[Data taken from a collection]

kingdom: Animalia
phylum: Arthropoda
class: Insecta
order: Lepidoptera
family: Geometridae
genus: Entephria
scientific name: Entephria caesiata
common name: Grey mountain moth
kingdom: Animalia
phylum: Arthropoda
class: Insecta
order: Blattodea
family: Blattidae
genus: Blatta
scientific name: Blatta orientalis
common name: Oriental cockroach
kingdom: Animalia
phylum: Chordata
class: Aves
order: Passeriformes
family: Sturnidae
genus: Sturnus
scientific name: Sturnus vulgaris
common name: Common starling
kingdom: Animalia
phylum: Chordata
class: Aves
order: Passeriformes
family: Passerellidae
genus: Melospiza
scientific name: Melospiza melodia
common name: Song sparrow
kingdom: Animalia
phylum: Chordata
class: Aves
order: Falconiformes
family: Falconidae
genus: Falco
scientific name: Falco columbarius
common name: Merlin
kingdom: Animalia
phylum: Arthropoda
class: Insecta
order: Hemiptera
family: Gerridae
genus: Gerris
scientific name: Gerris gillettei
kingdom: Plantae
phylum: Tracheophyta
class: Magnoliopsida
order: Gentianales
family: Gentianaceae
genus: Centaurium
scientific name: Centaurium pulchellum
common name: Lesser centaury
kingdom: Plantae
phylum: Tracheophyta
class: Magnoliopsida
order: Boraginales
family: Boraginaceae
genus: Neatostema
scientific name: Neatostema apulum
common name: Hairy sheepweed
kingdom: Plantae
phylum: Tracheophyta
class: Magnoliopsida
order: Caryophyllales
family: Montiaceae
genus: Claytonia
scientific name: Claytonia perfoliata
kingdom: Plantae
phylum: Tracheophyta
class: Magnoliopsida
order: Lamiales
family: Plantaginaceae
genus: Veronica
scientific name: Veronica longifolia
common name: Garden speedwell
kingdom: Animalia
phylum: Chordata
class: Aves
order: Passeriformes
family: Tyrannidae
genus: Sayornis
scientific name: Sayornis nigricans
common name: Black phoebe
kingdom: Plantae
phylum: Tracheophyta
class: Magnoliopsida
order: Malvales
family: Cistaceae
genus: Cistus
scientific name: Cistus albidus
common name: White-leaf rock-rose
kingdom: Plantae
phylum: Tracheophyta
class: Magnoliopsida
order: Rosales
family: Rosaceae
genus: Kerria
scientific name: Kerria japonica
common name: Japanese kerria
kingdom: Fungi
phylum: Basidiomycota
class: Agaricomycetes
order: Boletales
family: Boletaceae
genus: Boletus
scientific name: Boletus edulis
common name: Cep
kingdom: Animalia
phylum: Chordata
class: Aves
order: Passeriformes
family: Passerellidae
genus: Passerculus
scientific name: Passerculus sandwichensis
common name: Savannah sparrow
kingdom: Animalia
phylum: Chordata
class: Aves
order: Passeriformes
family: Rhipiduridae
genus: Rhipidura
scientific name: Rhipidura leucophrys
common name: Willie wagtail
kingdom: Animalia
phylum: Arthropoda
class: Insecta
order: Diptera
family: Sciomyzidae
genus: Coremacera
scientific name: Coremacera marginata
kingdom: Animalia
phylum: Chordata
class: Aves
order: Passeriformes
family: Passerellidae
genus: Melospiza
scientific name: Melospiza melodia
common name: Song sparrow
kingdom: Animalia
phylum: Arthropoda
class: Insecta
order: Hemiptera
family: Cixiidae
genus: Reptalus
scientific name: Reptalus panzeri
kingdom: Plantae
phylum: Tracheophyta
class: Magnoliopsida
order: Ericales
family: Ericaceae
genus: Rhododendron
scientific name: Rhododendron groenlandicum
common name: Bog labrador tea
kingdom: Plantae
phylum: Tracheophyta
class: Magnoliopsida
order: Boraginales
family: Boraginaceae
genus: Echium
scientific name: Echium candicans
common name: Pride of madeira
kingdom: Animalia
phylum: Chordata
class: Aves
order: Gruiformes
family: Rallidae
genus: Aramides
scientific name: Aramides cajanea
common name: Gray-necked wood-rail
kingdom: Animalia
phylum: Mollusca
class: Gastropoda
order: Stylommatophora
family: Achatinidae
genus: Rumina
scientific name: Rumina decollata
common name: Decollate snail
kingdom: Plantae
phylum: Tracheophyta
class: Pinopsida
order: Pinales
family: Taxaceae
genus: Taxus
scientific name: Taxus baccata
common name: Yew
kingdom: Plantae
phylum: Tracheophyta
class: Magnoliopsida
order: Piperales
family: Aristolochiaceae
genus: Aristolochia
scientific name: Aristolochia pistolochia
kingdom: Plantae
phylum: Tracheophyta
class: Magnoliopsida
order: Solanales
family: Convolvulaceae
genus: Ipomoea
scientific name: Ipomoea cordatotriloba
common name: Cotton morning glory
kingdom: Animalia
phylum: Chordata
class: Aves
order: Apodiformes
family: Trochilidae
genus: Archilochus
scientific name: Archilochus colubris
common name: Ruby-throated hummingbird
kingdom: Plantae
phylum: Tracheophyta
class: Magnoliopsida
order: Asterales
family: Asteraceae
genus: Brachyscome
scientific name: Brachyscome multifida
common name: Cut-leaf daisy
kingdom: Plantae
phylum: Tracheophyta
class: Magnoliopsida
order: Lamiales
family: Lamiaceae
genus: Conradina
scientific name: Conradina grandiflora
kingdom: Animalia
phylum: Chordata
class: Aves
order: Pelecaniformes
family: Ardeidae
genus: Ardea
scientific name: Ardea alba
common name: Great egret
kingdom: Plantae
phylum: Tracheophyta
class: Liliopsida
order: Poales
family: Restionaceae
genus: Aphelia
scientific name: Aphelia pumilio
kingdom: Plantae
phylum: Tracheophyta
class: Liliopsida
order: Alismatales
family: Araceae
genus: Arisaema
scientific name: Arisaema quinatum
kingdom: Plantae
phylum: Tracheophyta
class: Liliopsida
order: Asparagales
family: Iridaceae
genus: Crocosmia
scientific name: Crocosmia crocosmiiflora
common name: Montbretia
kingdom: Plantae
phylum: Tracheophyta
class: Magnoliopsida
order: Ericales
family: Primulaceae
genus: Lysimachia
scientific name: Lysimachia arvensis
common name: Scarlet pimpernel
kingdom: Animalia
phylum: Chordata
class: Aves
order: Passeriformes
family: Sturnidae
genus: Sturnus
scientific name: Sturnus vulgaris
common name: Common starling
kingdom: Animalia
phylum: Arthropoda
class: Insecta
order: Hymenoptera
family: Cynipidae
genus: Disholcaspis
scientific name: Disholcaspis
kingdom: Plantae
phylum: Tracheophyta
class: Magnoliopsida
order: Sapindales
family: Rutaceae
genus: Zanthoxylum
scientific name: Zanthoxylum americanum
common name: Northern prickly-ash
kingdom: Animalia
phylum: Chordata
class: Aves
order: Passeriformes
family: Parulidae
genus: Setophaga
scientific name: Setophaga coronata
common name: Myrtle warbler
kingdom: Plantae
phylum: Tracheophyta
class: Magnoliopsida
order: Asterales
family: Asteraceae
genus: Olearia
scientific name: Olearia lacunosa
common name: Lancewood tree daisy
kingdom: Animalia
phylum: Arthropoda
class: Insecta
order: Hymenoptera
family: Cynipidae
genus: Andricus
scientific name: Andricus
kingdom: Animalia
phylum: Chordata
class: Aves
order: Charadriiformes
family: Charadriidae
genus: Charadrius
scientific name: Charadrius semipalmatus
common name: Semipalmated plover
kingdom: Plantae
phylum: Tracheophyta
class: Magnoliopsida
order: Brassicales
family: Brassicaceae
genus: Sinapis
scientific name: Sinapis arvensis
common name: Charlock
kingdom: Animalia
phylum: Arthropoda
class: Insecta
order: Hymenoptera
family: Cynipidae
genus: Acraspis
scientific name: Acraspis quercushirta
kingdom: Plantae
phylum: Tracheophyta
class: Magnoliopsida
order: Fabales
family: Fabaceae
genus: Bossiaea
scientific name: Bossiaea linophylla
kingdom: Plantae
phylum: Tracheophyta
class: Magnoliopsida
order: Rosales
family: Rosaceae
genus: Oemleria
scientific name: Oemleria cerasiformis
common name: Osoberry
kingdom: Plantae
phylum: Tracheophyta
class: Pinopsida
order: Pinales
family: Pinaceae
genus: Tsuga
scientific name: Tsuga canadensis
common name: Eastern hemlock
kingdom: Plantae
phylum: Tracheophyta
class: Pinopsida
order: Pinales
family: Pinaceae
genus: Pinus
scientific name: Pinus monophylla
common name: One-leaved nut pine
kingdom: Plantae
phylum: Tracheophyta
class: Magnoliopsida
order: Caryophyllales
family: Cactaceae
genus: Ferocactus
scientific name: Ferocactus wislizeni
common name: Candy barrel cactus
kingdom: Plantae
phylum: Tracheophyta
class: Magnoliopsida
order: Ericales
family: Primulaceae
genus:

- Set exercise: Reproduce verbatim the lines from the one containing "genus: Rhododendron" up to and including the one containing "scientific name: Ipomoea cordatotriloba".

- Task solution:
genus: Rhododendron
scientific name: Rhododendron groenlandicum
common name: Bog labrador tea
kingdom: Plantae
phylum: Tracheophyta
class: Magnoliopsida
order: Boraginales
family: Boraginaceae
genus: Echium
scientific name: Echium candicans
common name: Pride of madeira
kingdom: Animalia
phylum: Chordata
class: Aves
order: Gruiformes
family: Rallidae
genus: Aramides
scientific name: Aramides cajanea
common name: Gray-necked wood-rail
kingdom: Animalia
phylum: Mollusca
class: Gastropoda
order: Stylommatophora
family: Achatinidae
genus: Rumina
scientific name: Rumina decollata
common name: Decollate snail
kingdom: Plantae
phylum: Tracheophyta
class: Pinopsida
order: Pinales
family: Taxaceae
genus: Taxus
scientific name: Taxus baccata
common name: Yew
kingdom: Plantae
phylum: Tracheophyta
class: Magnoliopsida
order: Piperales
family: Aristolochiaceae
genus: Aristolochia
scientific name: Aristolochia pistolochia
kingdom: Plantae
phylum: Tracheophyta
class: Magnoliopsida
order: Solanales
family: Convolvulaceae
genus: Ipomoea
scientific name: Ipomoea cordatotriloba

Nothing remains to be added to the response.